Ketterer v. Commonwealth

FRIEDMAN, Judge,

dissenting.

In this case, Ketterer was informed by the police that his license would be suspended for one year for failure to submit to chemical testing. Ketterer was not informed that the one year suspension would be in addition to any penalties that would be imposed if he were convicted of violating 75 Pa.C.S. § 3731. He argues that “explaining that a test refusal will result in an automatic suspension without advising that such suspension will be in addition to any criminal penalties is ... overwhelmingly unfair.” (Appellant’s brief, p. 10.) I agree with this argument; since the majority rejects it, I must respectfully dissent.

The Department argues in its brief that there is no precedent requiring the warnings sought by Ketterer in this case. *675I must acknowledge that this assertion is correct. Nonetheless, fairness dictates that such additional warnings should be given, and on that basis alone, I would require them. This is especially so since the warnings in this regard could be short, to the point and not overly confusing.
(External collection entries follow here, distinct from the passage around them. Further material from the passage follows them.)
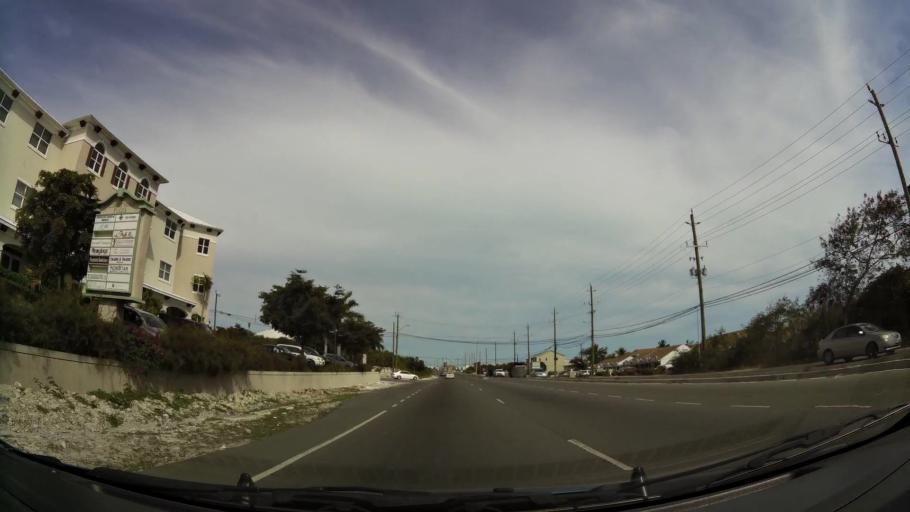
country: BS
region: Mayaguana
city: Abraham's Bay
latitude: 21.7789
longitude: -72.2343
The majority rejects this argument, stating that the correct forum for asserting this challenge is at the criminal trial for the section 3731 violation. I cannot agree. Ketterer is not arguing that the defects here somehow effect the possibility of a criminal conviction; rather, he is arguing that the warnings were insufficient to allow him to make a knowing and conscious refusal. In Commonwealth v. Danforth, 530 Pa. 327, 608 A.2d 1044 (1992), the Supreme Court made clear that a civil suspension for failure to submit to chemical testing is proper only where the refusal is knowing and conscious. To make a knowing and conscious refusal, a licensee must be apprised of all of the consequences of a refusal; Ketterer was not so apprised. Hence, this dissent.